* Work order:
Locate the lines of the listing below that hold "Ameritrade", then copy each of them.

>>>

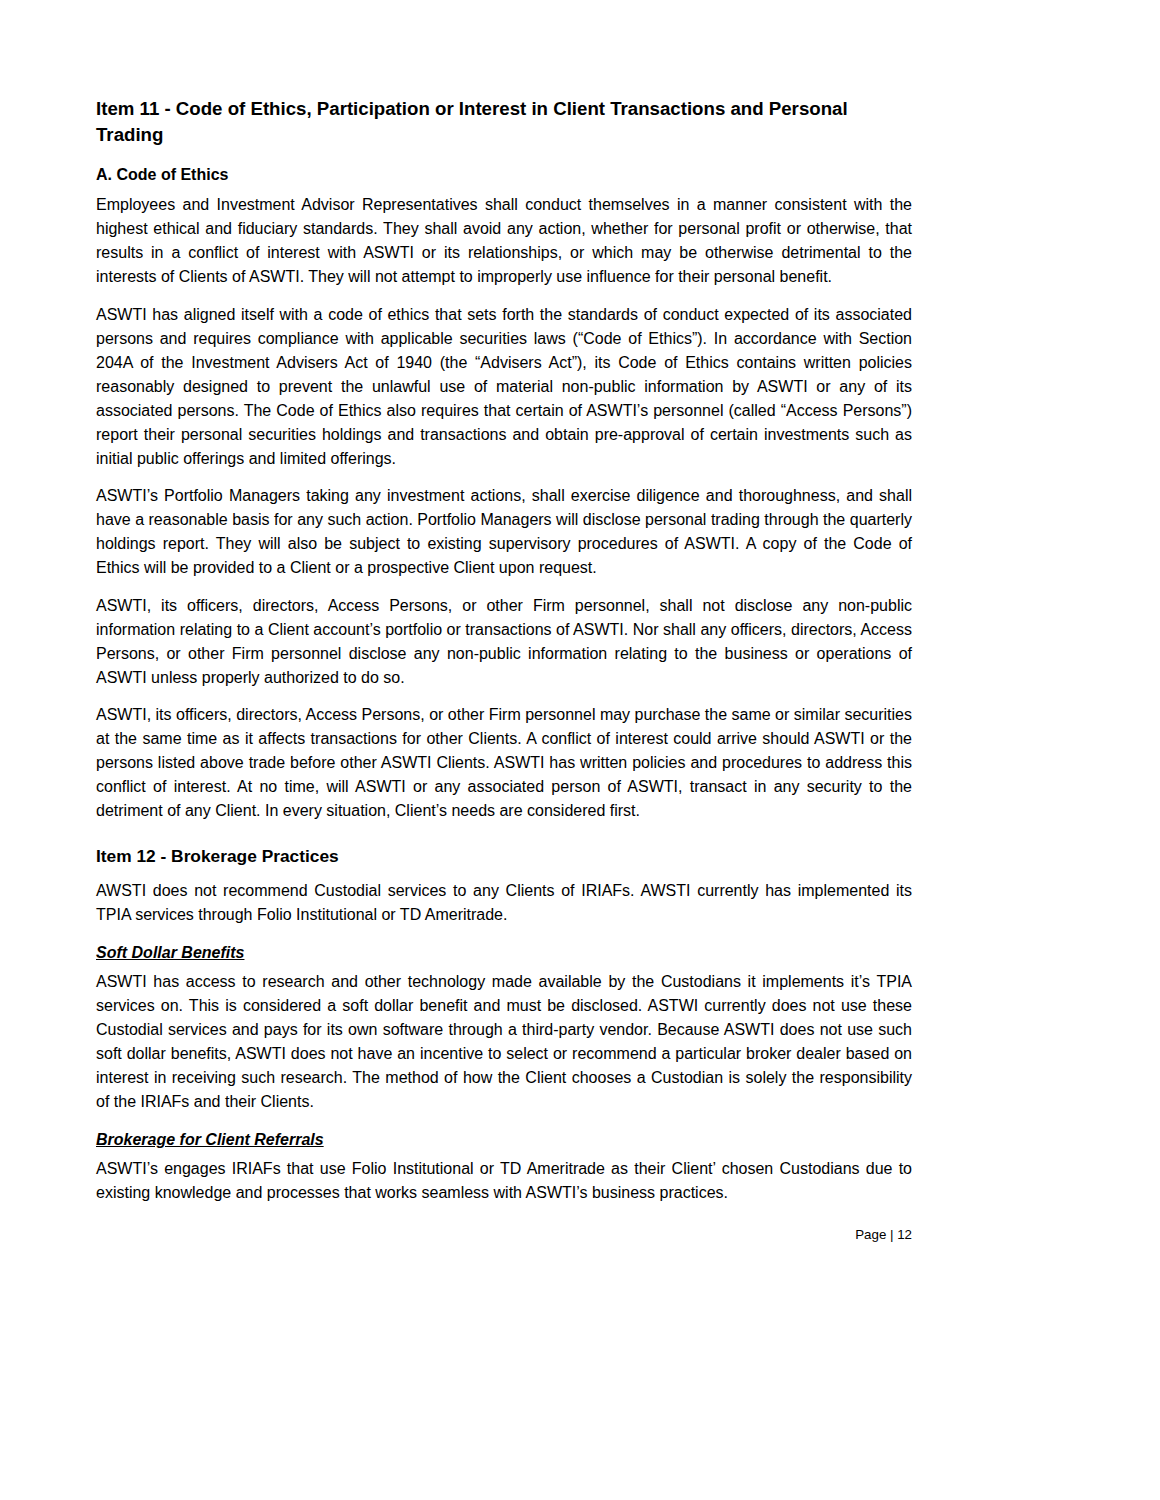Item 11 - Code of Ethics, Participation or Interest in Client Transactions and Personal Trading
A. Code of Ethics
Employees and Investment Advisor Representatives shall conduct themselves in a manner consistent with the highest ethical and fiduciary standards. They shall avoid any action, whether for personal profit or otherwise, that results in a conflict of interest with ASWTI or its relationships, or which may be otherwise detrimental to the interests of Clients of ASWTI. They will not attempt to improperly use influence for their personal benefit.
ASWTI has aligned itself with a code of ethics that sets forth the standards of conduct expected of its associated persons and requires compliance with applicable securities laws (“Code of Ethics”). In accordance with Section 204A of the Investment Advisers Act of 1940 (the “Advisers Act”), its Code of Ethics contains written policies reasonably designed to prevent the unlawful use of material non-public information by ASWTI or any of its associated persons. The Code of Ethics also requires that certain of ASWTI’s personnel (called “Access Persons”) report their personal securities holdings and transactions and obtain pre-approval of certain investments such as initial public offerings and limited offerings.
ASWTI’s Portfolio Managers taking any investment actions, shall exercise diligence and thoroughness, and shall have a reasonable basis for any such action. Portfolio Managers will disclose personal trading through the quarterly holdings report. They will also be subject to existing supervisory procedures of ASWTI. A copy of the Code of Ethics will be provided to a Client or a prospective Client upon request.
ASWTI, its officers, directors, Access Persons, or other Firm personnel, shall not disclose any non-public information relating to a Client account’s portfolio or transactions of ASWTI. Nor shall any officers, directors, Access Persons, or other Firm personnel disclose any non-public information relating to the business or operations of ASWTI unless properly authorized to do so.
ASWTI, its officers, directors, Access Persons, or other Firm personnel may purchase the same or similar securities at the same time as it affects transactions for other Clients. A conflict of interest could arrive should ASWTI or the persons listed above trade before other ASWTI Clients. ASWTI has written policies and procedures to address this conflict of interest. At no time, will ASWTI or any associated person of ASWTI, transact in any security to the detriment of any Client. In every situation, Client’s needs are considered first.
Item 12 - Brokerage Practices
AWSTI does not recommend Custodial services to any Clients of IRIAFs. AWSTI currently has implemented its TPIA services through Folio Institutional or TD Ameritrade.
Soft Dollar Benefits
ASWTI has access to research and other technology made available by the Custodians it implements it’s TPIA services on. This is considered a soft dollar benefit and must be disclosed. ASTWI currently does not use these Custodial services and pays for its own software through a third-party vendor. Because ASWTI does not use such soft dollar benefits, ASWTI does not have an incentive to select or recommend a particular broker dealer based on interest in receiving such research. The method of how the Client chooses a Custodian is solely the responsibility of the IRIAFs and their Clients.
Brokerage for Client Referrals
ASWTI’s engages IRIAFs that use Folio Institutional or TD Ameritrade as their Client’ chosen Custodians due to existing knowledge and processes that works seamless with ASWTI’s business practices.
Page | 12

<<<
>>>

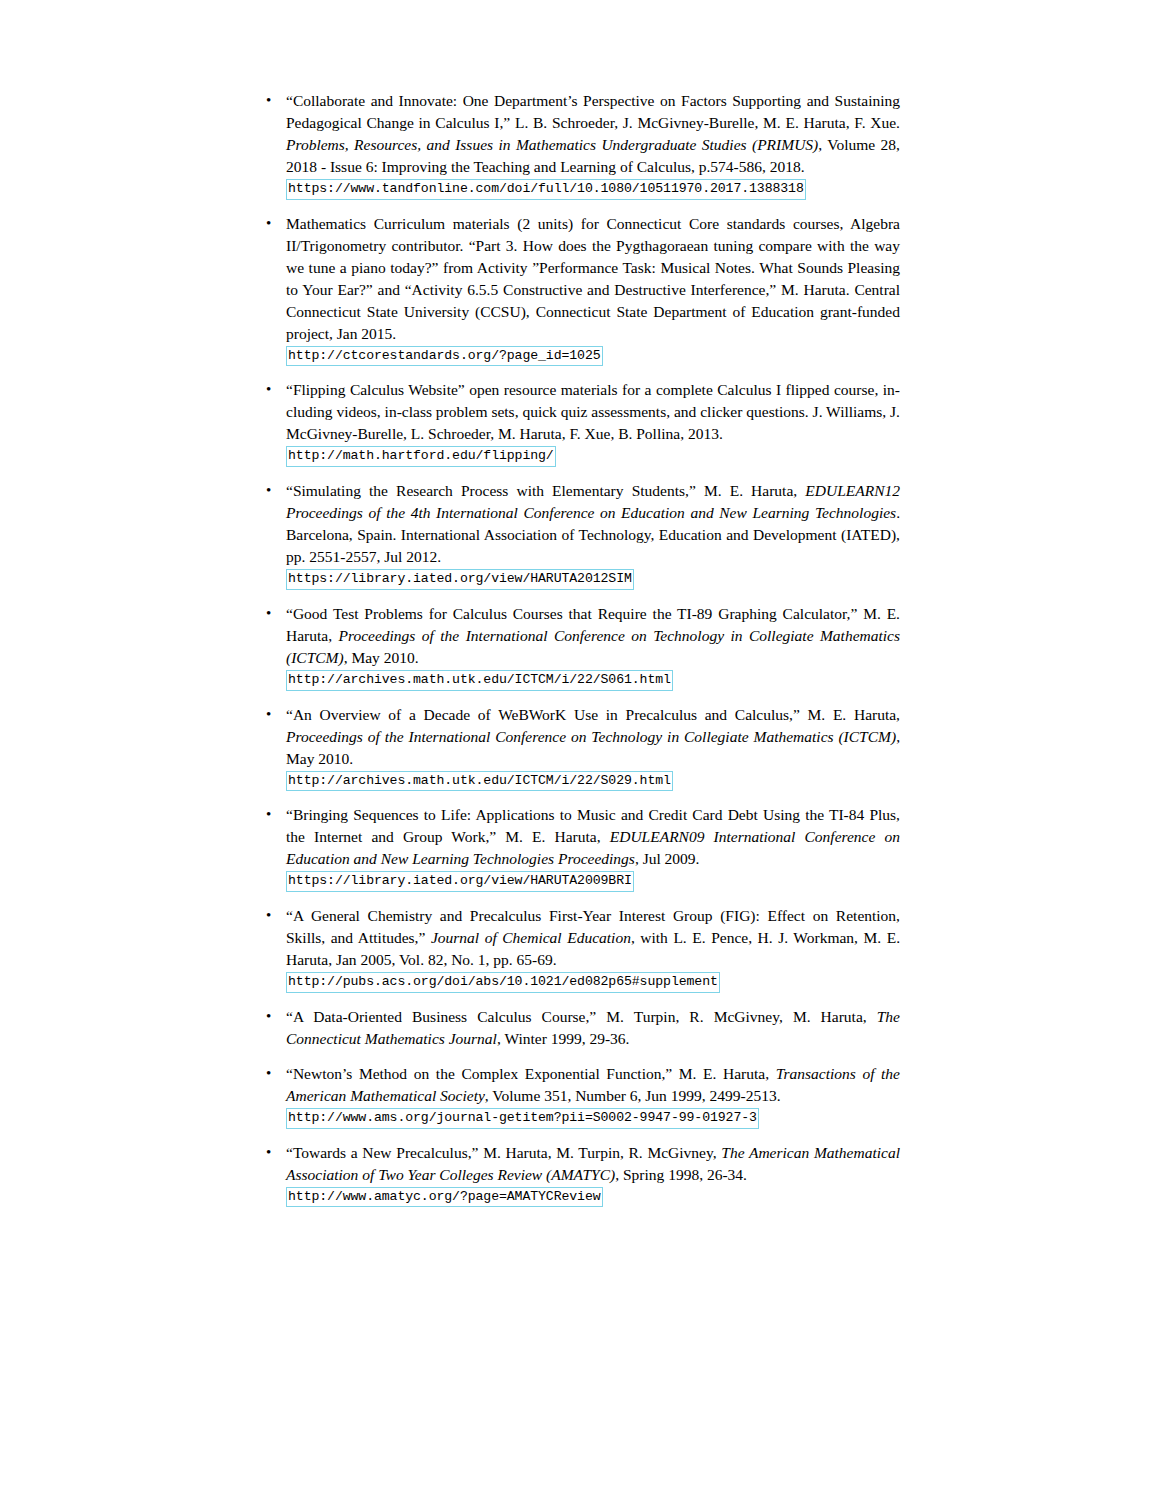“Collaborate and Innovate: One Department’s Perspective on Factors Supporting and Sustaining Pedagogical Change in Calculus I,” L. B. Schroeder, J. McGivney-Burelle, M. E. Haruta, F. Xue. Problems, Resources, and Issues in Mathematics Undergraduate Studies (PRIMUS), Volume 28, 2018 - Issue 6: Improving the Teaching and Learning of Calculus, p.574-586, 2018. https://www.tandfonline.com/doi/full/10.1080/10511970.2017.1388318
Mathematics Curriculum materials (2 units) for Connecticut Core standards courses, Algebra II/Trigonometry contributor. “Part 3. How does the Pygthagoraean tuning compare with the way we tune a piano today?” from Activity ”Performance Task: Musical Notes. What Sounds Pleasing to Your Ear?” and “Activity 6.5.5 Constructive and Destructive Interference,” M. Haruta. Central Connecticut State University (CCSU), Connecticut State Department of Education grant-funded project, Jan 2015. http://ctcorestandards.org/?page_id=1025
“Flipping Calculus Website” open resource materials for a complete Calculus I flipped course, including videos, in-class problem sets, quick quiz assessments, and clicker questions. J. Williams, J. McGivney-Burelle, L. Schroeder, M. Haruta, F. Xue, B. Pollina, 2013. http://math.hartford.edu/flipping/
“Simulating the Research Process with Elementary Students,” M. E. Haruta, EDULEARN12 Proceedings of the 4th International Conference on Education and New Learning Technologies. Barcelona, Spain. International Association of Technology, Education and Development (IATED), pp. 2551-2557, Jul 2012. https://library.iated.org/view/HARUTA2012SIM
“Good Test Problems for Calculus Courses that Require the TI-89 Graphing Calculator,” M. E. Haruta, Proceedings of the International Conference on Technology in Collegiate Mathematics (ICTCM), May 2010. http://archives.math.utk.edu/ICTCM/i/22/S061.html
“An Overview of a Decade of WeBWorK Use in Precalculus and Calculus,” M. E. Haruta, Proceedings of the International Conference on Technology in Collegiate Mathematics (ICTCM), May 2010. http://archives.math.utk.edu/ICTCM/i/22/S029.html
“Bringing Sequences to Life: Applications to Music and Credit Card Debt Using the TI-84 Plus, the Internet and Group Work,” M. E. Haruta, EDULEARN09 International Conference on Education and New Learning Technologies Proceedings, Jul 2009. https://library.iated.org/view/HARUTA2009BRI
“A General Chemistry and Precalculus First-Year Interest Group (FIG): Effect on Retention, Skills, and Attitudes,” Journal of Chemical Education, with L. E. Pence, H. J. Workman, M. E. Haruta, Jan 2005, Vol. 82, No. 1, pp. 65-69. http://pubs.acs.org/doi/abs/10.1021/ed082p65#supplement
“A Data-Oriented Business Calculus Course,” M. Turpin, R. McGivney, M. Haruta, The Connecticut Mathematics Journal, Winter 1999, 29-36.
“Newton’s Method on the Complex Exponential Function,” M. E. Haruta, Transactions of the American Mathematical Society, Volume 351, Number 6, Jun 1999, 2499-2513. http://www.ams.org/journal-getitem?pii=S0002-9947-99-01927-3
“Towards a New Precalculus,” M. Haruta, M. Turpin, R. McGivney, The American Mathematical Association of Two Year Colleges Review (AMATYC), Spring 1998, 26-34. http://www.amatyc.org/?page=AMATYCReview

<<<

* Exercise output:
AWSTI does not recommend Custodial services to any Clients of IRIAFs. AWSTI currently has implemented its TPIA services through Folio Institutional or TD Ameritrade.
ASWTI’s engages IRIAFs that use Folio Institutional or TD Ameritrade as their Client’ chosen Custodians due to existing knowledge and processes that works seamless with ASWTI’s business practices.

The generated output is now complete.